Case study for identification and evaluation of construction innovations: the Hotel Georgia project Awuni, Roland Chiradam


Architectural, Engineering and Construction (AEC) projects are becoming more complex in terms of client requirements, stakeholder issues, physical, budget and time constraints, and safety and environmental concerns. These constraints have spawned ad-hoc innovations in some AEC projects, without structured frameworks for their assessment, resulting in varying success for these innovations. The primary goal of the thesis is to test an existing framework for evaluating innovative design and construction technologies for high-rise buildings by way of a case-study. The case study is a48-story structure (with an 8-level sub-grade parkade) in a downtown setting with significant constraints and challenges. Unlike most other assessment frameworks which are single-issue based (financial, cost, time or risk), a holistic method that captures a broad range of critical issues at the micro and macro levels is used to screen a number of construction innovations. The process highlights the primary difficulty in balancing stakeholder issues, technical/engineering requirements and project goals in assessing the overall feasibility and net benefits of an innovation. As a useful tool, it facilitates the engineering/technical judgment of proposed innovations and provides evidence of a sufficient trade-off between incremental 'cost and benefits' to justify a detailed evaluation and possible subsequent use of a subset of the innovations that passed successfully through a tiered first stage evaluation process.
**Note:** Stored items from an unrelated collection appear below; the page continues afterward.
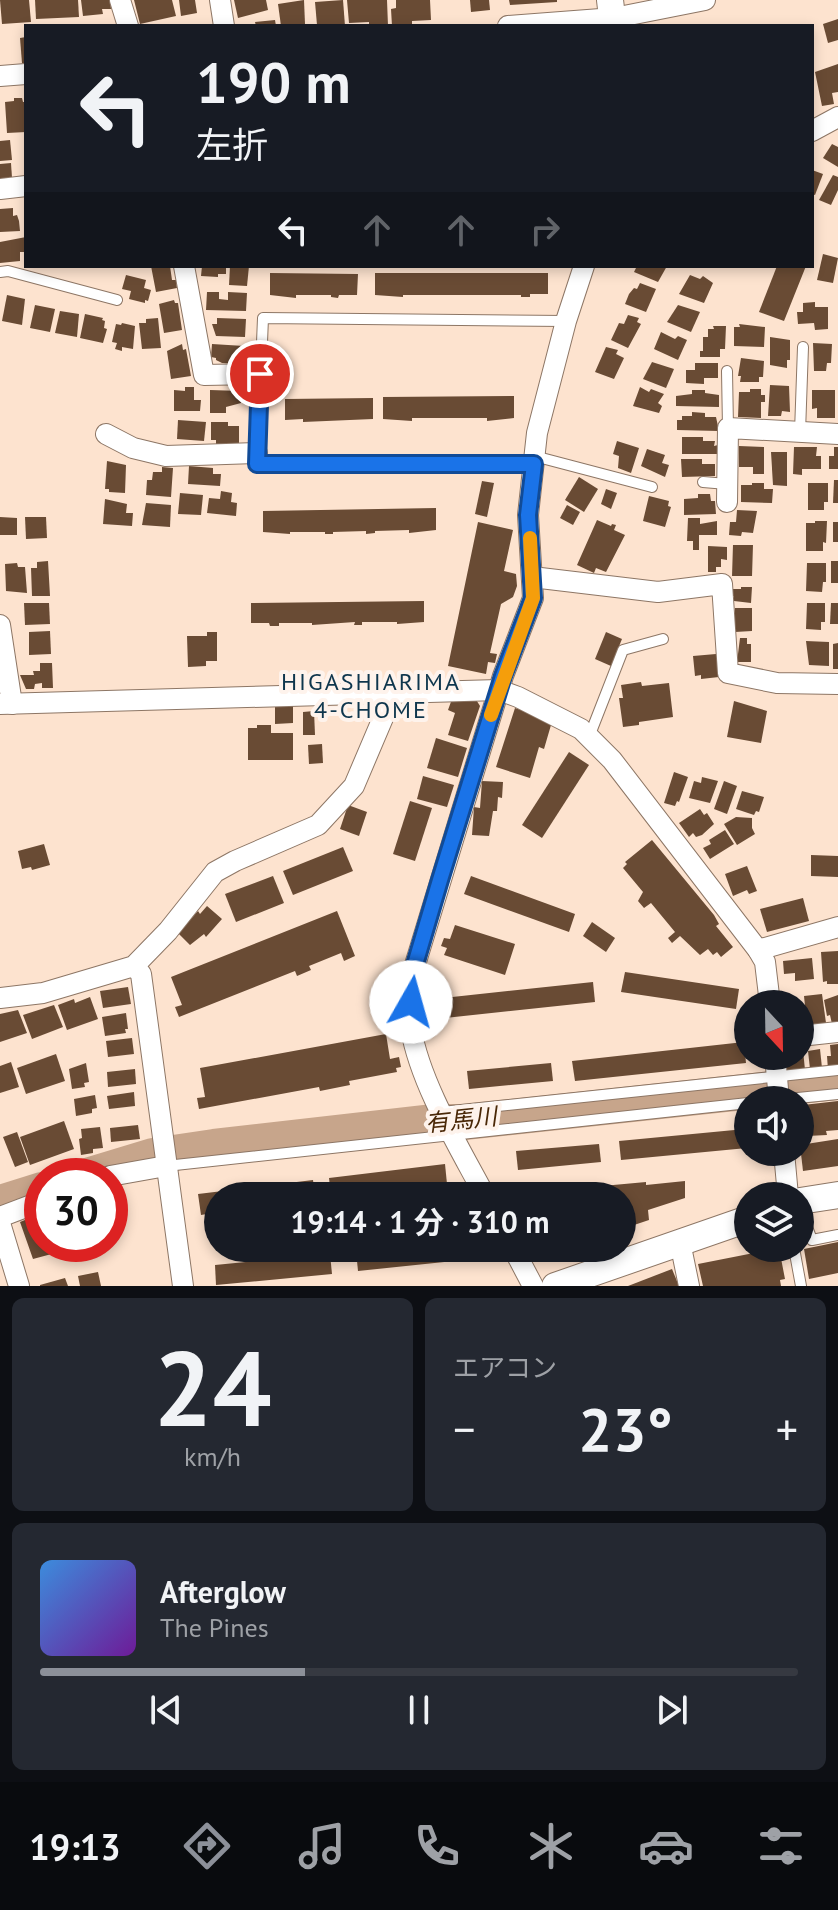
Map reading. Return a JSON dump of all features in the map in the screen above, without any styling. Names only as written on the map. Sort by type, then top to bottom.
[{"type":"street","points":[[120,0],[127,24]]},
{"type":"street","points":[[220,0],[224,24]]},
{"type":"street","points":[[527,24],[612,15],[705,0]]},
{"type":"street","points":[[0,76],[24,74]]},
{"type":"street","points":[[814,130],[838,117]]},
{"type":"street","points":[[0,189],[24,186]]},
{"type":"street","points":[[184,268],[204,375],[260,374]]},
{"type":"street","points":[[477,1182],[452,1136],[417,1057],[411,1026],[411,978],[499,690],[533,598],[528,515],[537,433],[583,268]]},
{"type":"street","points":[[727,493],[728,428],[838,434]]},
{"type":"street","points":[[106,434],[133,448],[166,456],[257,453]]},
{"type":"street","points":[[532,577],[658,592],[722,584],[728,673],[777,683],[838,684]]},
{"type":"street","points":[[0,625],[6,704],[499,690],[518,697],[581,729],[612,760],[758,950],[765,962],[768,990]]},
{"type":"street","points":[[0,998],[43,993],[134,966],[168,931],[215,872],[318,825],[354,786],[394,692]]},
{"type":"street","points":[[758,950],[838,927]]},
{"type":"street","points":[[134,966],[141,974],[183,1286]]},
{"type":"street","points":[[814,1035],[838,1032]]},
{"type":"street","points":[[128,1171],[166,1165]]},
{"type":"street","points":[[814,1197],[838,1195]]},
{"type":"street","points":[[0,1217],[24,1208]]},
{"type":"street","points":[[0,1223],[19,1286]]},
{"type":"street","points":[[555,1286],[734,1224]]},
{"type":"street","points":[[680,1242],[689,1286]]},
{"type":"street","points":[[520,1262],[533,1286]]},
{"type":"lane","points":[[0,272],[8,271],[117,300]]},
{"type":"lane","points":[[566,321],[263,318],[257,464],[534,460],[652,487]]},
{"type":"lane","points":[[800,432],[803,347]]},
{"type":"lane","points":[[727,371],[728,428]]},
{"type":"lane","points":[[703,482],[727,493]]},
{"type":"lane","points":[[589,737],[623,650],[663,639]]},
{"type":"lane","points":[[782,1086],[838,1070]]},
{"type":"lane","points":[[442,1112],[734,1090]]},
{"type":"lane","points":[[814,1091],[838,1094]]},
{"type":"lane","points":[[166,1165],[734,1105]]},
{"type":"lane","points":[[814,1240],[838,1235]]},
{"type":"lane","points":[[797,1262],[801,1286]]},
{"type":"building","points":[[0,0],[29,0],[31,22],[2,24]]},
{"type":"building","points":[[35,0],[78,0],[79,17],[36,19]]},
{"type":"building","points":[[81,0],[110,0],[111,9],[102,9],[103,14],[83,16]]},
{"type":"building","points":[[134,0],[172,0],[176,16],[140,24]]},
{"type":"building","points":[[179,0],[195,0],[197,13],[181,16]]},
{"type":"building","points":[[234,0],[266,0],[268,10],[238,18]]},
{"type":"building","points":[[304,0],[305,24],[281,24],[278,4]]},
{"type":"building","points":[[343,0],[345,24],[317,24],[315,2]]},
{"type":"building","points":[[347,0],[387,0],[388,24],[349,23]]},
{"type":"building","points":[[396,0],[430,0],[431,20],[392,24],[391,9],[396,8]]},
{"type":"building","points":[[470,0],[489,0],[490,10],[471,12]]},
{"type":"building","points":[[509,0],[557,0],[557,2],[510,5]]},
{"type":"building","points":[[838,19],[838,40],[828,43],[823,24]]},
{"type":"building","points":[[275,20],[276,24],[256,24]]},
{"type":"building","points":[[24,37],[24,63],[22,63],[20,38]]},
{"type":"building","points":[[838,64],[838,92],[832,93],[834,104],[822,106],[815,72]]},
{"type":"building","points":[[14,98],[22,98],[24,102],[24,132],[7,133],[5,102],[14,101]]},
{"type":"building","points":[[10,140],[12,160],[0,161],[0,141]]},
{"type":"building","points":[[832,144],[838,147],[838,167],[823,158]]},
{"type":"building","points":[[11,163],[12,178],[0,179],[0,164]]},
{"type":"building","points":[[814,171],[823,174],[814,195]]},
{"type":"building","points":[[833,175],[838,177],[838,190],[831,205],[819,200]]},
{"type":"building","points":[[13,208],[20,231],[0,232],[0,209]]},
{"type":"building","points":[[24,237],[24,252],[20,252],[20,261],[0,263],[0,242]]},
{"type":"building","points":[[823,254],[838,258],[833,283],[817,280]]},
{"type":"building","points":[[151,268],[170,268],[177,288],[156,292]]},
{"type":"building","points":[[202,268],[226,268],[226,274],[218,274],[218,277],[201,276]]},
{"type":"building","points":[[230,268],[249,268],[247,286],[229,285]]},
{"type":"building","points":[[636,268],[666,268],[658,282],[634,272]]},
{"type":"building","points":[[776,268],[805,268],[784,321],[759,312]]},
{"type":"building","points":[[270,273],[358,274],[357,295],[339,295],[338,298],[331,295],[296,295],[296,298],[270,295]]},
{"type":"building","points":[[375,273],[548,273],[548,294],[530,294],[530,297],[375,295]]},
{"type":"building","points":[[126,275],[146,280],[144,288],[151,290],[148,301],[129,299],[131,291],[122,289]]},
{"type":"building","points":[[690,275],[700,279],[703,276],[713,283],[704,303],[679,294]]},
{"type":"building","points":[[640,283],[656,289],[646,312],[625,304],[629,294]]},
{"type":"building","points":[[207,292],[219,292],[219,299],[228,300],[228,292],[247,293],[246,311],[206,310]]},
{"type":"building","points":[[7,295],[25,299],[22,325],[2,321]]},
{"type":"building","points":[[174,300],[178,303],[182,330],[164,333],[159,304]]},
{"type":"building","points":[[815,302],[815,307],[828,307],[828,329],[815,330],[814,323],[798,324],[797,312],[803,312],[803,303]]},
{"type":"building","points":[[35,305],[55,309],[50,332],[30,328]]},
{"type":"building","points":[[678,305],[700,312],[691,332],[667,322]]},
{"type":"building","points":[[60,311],[79,314],[77,337],[55,333]]},
{"type":"building","points":[[85,314],[105,321],[104,328],[107,329],[103,343],[80,338]]},
{"type":"building","points":[[628,315],[639,318],[637,322],[641,324],[628,348],[611,340],[619,323],[624,324]]},
{"type":"building","points":[[158,318],[161,348],[142,349],[139,323]]},
{"type":"building","points":[[217,318],[246,319],[245,337],[216,336],[212,324],[217,324]]},
{"type":"building","points":[[116,324],[135,326],[133,349],[115,349],[117,343],[112,342]]},
{"type":"building","points":[[739,324],[765,327],[764,347],[734,346],[734,327],[740,327]]},
{"type":"building","points":[[713,326],[726,326],[725,349],[720,349],[720,357],[700,357],[703,337],[708,337],[708,329],[714,329]]},
{"type":"building","points":[[661,332],[675,339],[678,336],[687,340],[678,360],[654,349]]},
{"type":"building","points":[[770,337],[790,340],[787,368],[770,365]]},
{"type":"building","points":[[813,343],[832,344],[831,363],[827,363],[826,371],[814,371]]},
{"type":"building","points":[[182,344],[183,350],[186,349],[191,376],[171,379],[167,351]]},
{"type":"building","points":[[212,344],[244,346],[243,364],[222,363],[211,357]]},
{"type":"building","points":[[606,347],[618,350],[616,354],[624,358],[614,379],[595,372]]},
{"type":"building","points":[[741,358],[764,361],[763,377],[759,377],[759,382],[740,382]]},
{"type":"building","points":[[652,362],[674,369],[666,388],[643,379]]},
{"type":"building","points":[[695,363],[718,363],[718,378],[704,378],[704,384],[686,383],[686,370],[695,370]]},
{"type":"building","points":[[770,385],[789,386],[790,412],[782,411],[781,416],[768,416]]},
{"type":"building","points":[[185,387],[194,387],[194,400],[201,400],[200,411],[174,411],[174,390],[185,391]]},
{"type":"building","points":[[640,387],[664,394],[658,403],[662,406],[659,413],[633,406]]},
{"type":"building","points":[[750,389],[761,389],[761,395],[765,395],[765,402],[761,402],[761,418],[738,417],[739,392],[750,392]]},
{"type":"building","points":[[210,390],[241,391],[241,403],[226,407],[226,413],[210,413]]},
{"type":"building","points":[[692,390],[719,395],[719,407],[676,406],[676,396],[692,394]]},
{"type":"building","points":[[812,390],[835,390],[835,418],[817,418],[817,408],[812,409]]},
{"type":"building","points":[[514,396],[514,418],[487,421],[487,418],[383,419],[383,397]]},
{"type":"building","points":[[373,398],[373,419],[285,420],[285,399]]},
{"type":"building","points":[[692,412],[716,417],[719,431],[677,430],[677,420],[682,420],[682,416],[692,416]]},
{"type":"building","points":[[178,420],[206,422],[204,441],[177,439]]},
{"type":"building","points":[[211,422],[228,422],[228,426],[239,426],[239,443],[216,445],[216,440],[211,440]]},
{"type":"building","points":[[682,437],[703,437],[703,441],[715,441],[718,454],[682,454]]},
{"type":"building","points":[[617,441],[639,448],[631,473],[618,468],[619,456],[613,454]]},
{"type":"building","points":[[739,446],[764,447],[764,474],[753,474],[753,467],[739,467]]},
{"type":"building","points":[[794,447],[817,447],[816,456],[821,456],[821,469],[802,469],[802,475],[793,474]]},
{"type":"building","points":[[834,447],[838,447],[838,469],[829,469],[829,456],[834,456]]},
{"type":"building","points":[[647,449],[665,455],[662,463],[669,465],[665,477],[641,466]]},
{"type":"building","points":[[771,452],[787,452],[787,486],[773,485]]},
{"type":"building","points":[[681,459],[702,459],[702,464],[715,464],[715,476],[682,477]]},
{"type":"building","points":[[107,461],[126,465],[125,493],[105,489]]},
{"type":"building","points":[[189,466],[213,468],[213,474],[221,474],[220,486],[188,484]]},
{"type":"building","points":[[162,467],[173,468],[171,497],[146,495],[147,480],[152,480],[153,472],[162,472]]},
{"type":"building","points":[[579,477],[598,489],[584,512],[565,500]]},
{"type":"building","points":[[834,480],[838,480],[838,503],[833,503]]},
{"type":"building","points":[[482,481],[494,483],[487,517],[475,514]]},
{"type":"building","points":[[764,483],[764,489],[773,489],[772,503],[741,502],[741,485]]},
{"type":"building","points":[[808,483],[828,483],[828,502],[824,502],[824,510],[808,510]]},
{"type":"building","points":[[606,489],[617,493],[611,509],[601,504]]},
{"type":"building","points":[[221,491],[232,493],[231,502],[237,503],[236,516],[207,513],[209,498],[220,499]]},
{"type":"building","points":[[180,493],[203,495],[201,515],[178,514]]},
{"type":"building","points":[[698,494],[710,494],[711,501],[715,501],[716,514],[684,515],[684,499],[698,498]]},
{"type":"building","points":[[649,496],[669,501],[668,506],[671,507],[665,527],[643,521]]},
{"type":"building","points":[[105,499],[127,504],[126,513],[133,513],[132,526],[103,524]]},
{"type":"building","points":[[146,503],[171,505],[170,527],[142,525]]},
{"type":"building","points":[[567,505],[580,512],[573,525],[560,518]]},
{"type":"building","points":[[436,508],[436,530],[409,533],[409,530],[375,531],[366,534],[366,531],[333,534],[263,532],[263,511]]},
{"type":"building","points":[[737,510],[757,511],[753,533],[729,535],[730,522],[736,522]]},
{"type":"building","points":[[0,517],[17,518],[17,535],[0,535]]},
{"type":"building","points":[[25,517],[46,517],[47,538],[26,539]]},
{"type":"building","points":[[688,518],[700,518],[700,524],[717,521],[717,535],[699,535],[699,550],[693,550],[693,541],[687,541]]},
{"type":"building","points":[[597,520],[616,525],[614,530],[625,535],[606,572],[596,568],[594,573],[577,565]]},
{"type":"building","points":[[827,521],[826,543],[823,542],[823,551],[806,551],[806,523]]},
{"type":"building","points":[[478,522],[513,530],[504,571],[516,574],[517,586],[513,597],[501,604],[490,653],[497,654],[495,663],[488,662],[486,674],[448,666]]},
{"type":"building","points":[[833,522],[838,522],[838,542],[833,542]]},
{"type":"building","points":[[733,545],[753,545],[752,576],[732,576]]},
{"type":"building","points":[[708,546],[727,547],[727,560],[721,559],[721,567],[716,567],[716,572],[708,572]]},
{"type":"building","points":[[48,561],[50,596],[32,596],[31,568],[37,568],[37,562]]},
{"type":"building","points":[[831,561],[838,561],[838,583],[831,583]]},
{"type":"building","points":[[17,563],[18,567],[25,567],[27,593],[6,591],[5,564]]},
{"type":"building","points":[[807,563],[826,563],[826,582],[823,582],[822,592],[806,591]]},
{"type":"building","points":[[752,587],[751,603],[734,601],[734,596],[728,596],[729,589]]},
{"type":"building","points":[[424,601],[424,622],[362,622],[362,625],[354,625],[355,622],[312,625],[279,623],[279,626],[251,623],[251,603]]},
{"type":"building","points":[[24,603],[49,603],[50,624],[25,625]]},
{"type":"building","points":[[807,603],[825,603],[825,622],[821,622],[821,630],[806,629]]},
{"type":"building","points":[[831,603],[838,603],[838,624],[830,624]]},
{"type":"building","points":[[735,608],[752,608],[752,631],[735,632]]},
{"type":"building","points":[[50,631],[51,654],[29,655],[29,632]]},
{"type":"building","points":[[207,632],[217,632],[217,661],[206,661],[206,666],[188,667],[187,636],[207,636]]},
{"type":"building","points":[[606,632],[622,639],[611,666],[595,659]]},
{"type":"building","points":[[740,638],[747,638],[747,644],[751,644],[751,662],[737,662]]},
{"type":"building","points":[[806,641],[829,642],[829,666],[809,665]]},
{"type":"building","points":[[838,643],[838,669],[833,669],[833,644]]},
{"type":"building","points":[[716,654],[719,677],[701,679],[701,675],[695,676],[693,656]]},
{"type":"building","points":[[40,663],[52,663],[53,688],[42,688],[42,683],[35,684],[34,689],[26,689],[20,675],[34,675],[33,671],[40,671]]},
{"type":"building","points":[[641,682],[642,686],[669,683],[673,717],[623,727],[619,698],[623,698],[621,685]]},
{"type":"building","points":[[475,698],[480,706],[468,741],[448,735],[455,713],[448,710],[452,699]]},
{"type":"building","points":[[734,701],[767,711],[761,743],[727,737]]},
{"type":"building","points":[[293,705],[293,723],[275,724],[275,706]]},
{"type":"building","points":[[515,708],[549,719],[551,725],[544,749],[539,747],[530,778],[496,767]]},
{"type":"building","points":[[314,711],[315,735],[303,735],[303,712]]},
{"type":"building","points":[[257,725],[271,725],[271,733],[293,733],[293,760],[248,760],[248,728],[257,728]]},
{"type":"building","points":[[436,738],[467,748],[458,777],[427,768]]},
{"type":"building","points":[[322,744],[323,763],[309,764],[308,745]]},
{"type":"building","points":[[569,752],[589,765],[542,838],[522,825]]},
{"type":"building","points":[[674,772],[688,777],[675,806],[664,803]]},
{"type":"building","points":[[423,776],[454,785],[447,807],[417,799]]},
{"type":"building","points":[[702,777],[718,781],[710,803],[689,798],[694,781],[701,783]]},
{"type":"building","points":[[482,781],[503,782],[502,798],[498,797],[497,811],[493,811],[489,836],[472,835],[474,807],[480,808]]},
{"type":"building","points":[[724,781],[737,786],[727,814],[714,809]]},
{"type":"building","points":[[742,791],[764,797],[759,812],[756,811],[754,815],[736,809]]},
{"type":"building","points":[[410,801],[432,808],[415,861],[393,854]]},
{"type":"building","points":[[348,805],[367,812],[359,836],[340,829]]},
{"type":"building","points":[[700,809],[714,824],[702,835],[696,837],[693,833],[689,837],[679,823]]},
{"type":"building","points":[[736,817],[752,818],[755,834],[737,845],[724,824]]},
{"type":"building","points":[[725,830],[734,844],[710,859],[703,848]]},
{"type":"building","points":[[652,840],[714,915],[719,924],[716,926],[733,947],[721,957],[717,952],[713,955],[708,949],[700,955],[680,936],[672,943],[668,938],[675,932],[651,903],[644,908],[638,901],[643,892],[623,868],[627,864],[625,862]]},
{"type":"building","points":[[44,844],[50,865],[32,870],[31,867],[22,869],[18,851]]},
{"type":"building","points":[[343,847],[353,871],[293,895],[283,871]]},
{"type":"building","points":[[811,855],[838,856],[838,877],[811,876]]},
{"type":"building","points":[[747,866],[757,891],[749,894],[747,890],[733,896],[725,874]]},
{"type":"building","points":[[273,876],[284,903],[236,922],[225,894]]},
{"type":"building","points":[[471,876],[575,914],[569,932],[464,894]]},
{"type":"building","points":[[803,898],[809,921],[767,932],[760,909]]},
{"type":"building","points":[[207,906],[222,919],[206,937],[204,934],[190,945],[178,933],[198,911],[200,914]]},
{"type":"building","points":[[337,911],[355,956],[344,961],[341,953],[309,966],[311,970],[297,976],[295,971],[179,1017],[175,1007],[182,1005],[171,977]]},
{"type":"building","points":[[592,922],[615,938],[606,952],[583,936]]},
{"type":"building","points":[[455,925],[515,944],[505,975],[444,955],[447,948],[441,946],[444,938],[450,939]]},
{"type":"building","points":[[838,951],[838,984],[827,984],[827,981],[823,982],[821,952]]},
{"type":"building","points":[[812,958],[814,979],[795,981],[795,973],[784,974],[783,961]]},
{"type":"building","points":[[625,972],[739,989],[734,990],[734,1009],[621,992]]},
{"type":"building","points":[[593,982],[595,1002],[445,1018],[443,998]]},
{"type":"building","points":[[128,987],[131,1004],[103,1008],[100,991]]},
{"type":"building","points":[[822,994],[826,1023],[814,1025],[814,995]]},
{"type":"building","points":[[838,995],[838,1023],[832,1024],[824,1000]]},
{"type":"building","points":[[90,997],[98,1019],[67,1030],[58,1005]]},
{"type":"building","points":[[54,1005],[63,1027],[32,1039],[23,1015]]},
{"type":"building","points":[[18,1010],[27,1033],[0,1042],[0,1014]]},
{"type":"building","points":[[126,1013],[126,1033],[105,1036],[102,1017]]},
{"type":"building","points":[[386,1034],[390,1059],[399,1057],[401,1067],[396,1068],[397,1072],[349,1081],[350,1085],[320,1091],[319,1087],[199,1109],[197,1098],[205,1097],[200,1068]]},
{"type":"building","points":[[132,1038],[134,1054],[108,1057],[106,1041]]},
{"type":"building","points":[[734,1043],[734,1064],[575,1081],[572,1061]]},
{"type":"building","points":[[838,1044],[838,1068],[828,1070],[830,1045]]},
{"type":"building","points":[[820,1049],[822,1068],[814,1069],[814,1050]]},
{"type":"building","points":[[56,1054],[65,1081],[26,1094],[17,1068]]},
{"type":"building","points":[[11,1062],[19,1087],[0,1093],[0,1066]]},
{"type":"building","points":[[86,1063],[89,1082],[84,1083],[85,1087],[72,1089],[69,1069]]},
{"type":"building","points":[[551,1063],[553,1081],[469,1089],[467,1071]]},
{"type":"building","points":[[135,1069],[136,1084],[108,1087],[107,1072]]},
{"type":"building","points":[[134,1092],[135,1106],[109,1109],[107,1096]]},
{"type":"building","points":[[95,1095],[97,1108],[92,1109],[92,1113],[76,1116],[74,1099]]},
{"type":"building","points":[[838,1101],[838,1130],[814,1136],[814,1104]]},
{"type":"building","points":[[64,1121],[74,1149],[49,1158],[28,1158],[20,1137]]},
{"type":"building","points":[[138,1125],[140,1139],[111,1142],[110,1128]]},
{"type":"building","points":[[100,1127],[103,1148],[81,1155],[81,1129]]},
{"type":"building","points":[[734,1130],[734,1149],[621,1160],[619,1141]]},
{"type":"building","points":[[17,1132],[27,1158],[24,1164],[15,1167],[3,1137]]},
{"type":"building","points":[[838,1139],[838,1166],[803,1171],[802,1166],[814,1166],[814,1143]]},
{"type":"building","points":[[599,1144],[601,1162],[518,1170],[516,1151]]},
{"type":"building","points":[[445,1164],[447,1182],[329,1182],[329,1178]]},
{"type":"building","points":[[685,1181],[685,1198],[648,1210],[649,1220],[636,1224],[636,1183],[646,1182],[646,1185]]},
{"type":"building","points":[[204,1193],[204,1214],[201,1215],[198,1194]]},
{"type":"building","points":[[838,1242],[838,1273],[809,1279],[806,1262],[814,1262],[814,1247]]},
{"type":"building","points":[[734,1257],[734,1262],[782,1262],[785,1279],[780,1280],[781,1286],[703,1286],[698,1264]]},
{"type":"building","points":[[331,1262],[332,1274],[216,1285],[215,1265]]},
{"type":"building","points":[[357,1262],[444,1262],[358,1271]]},
{"type":"building","points":[[672,1269],[679,1286],[628,1286]]},
{"type":"building","points":[[98,1272],[101,1286],[80,1286],[78,1276]]},
{"type":"building","points":[[65,1278],[68,1286],[40,1286],[40,1285]]},
{"type":"waterway","name":"有馬川","points":[[128,1164],[153,1156],[214,1147],[838,1082]]},
{"type":"waterway","name":"有馬川","points":[[0,1203],[24,1196]]},
{"type":"slow traffic","points":[[491,715],[533,598],[530,538]]},
{"type":"district","name":"HIGASHIARIMA 4-CHOME","points":[[371,696]]},
{"type":"route","points":[[260,374],[257,464],[534,464],[528,515],[533,598],[503,676],[440,880],[411,978],[411,1002]]}]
A secondary objective is to propose appropriate quantitative models for a detailed evaluation of the screened technologies that not only seeks to quantify incremental cost and benefits (e.g. time, increased revenue, etc.) but also assess the level of certainty (in benefits and cost) of innovative construction technologies. An illustrative evaluation provides insights as to the level of modeling and analysis required to evaluate an innovative or novel strategy both at the 'activity/work package' and project levels. The quantum of data required at the pre-construction planning stage coupled with the lack of easy to apply evaluation models probably accounts for the non-prevalence of detailed quantitative evaluation of innovative construction technologies on AEC projects, especially in terms of impact at the project level and the degree of certainty with which net benefits are likely to be achieved.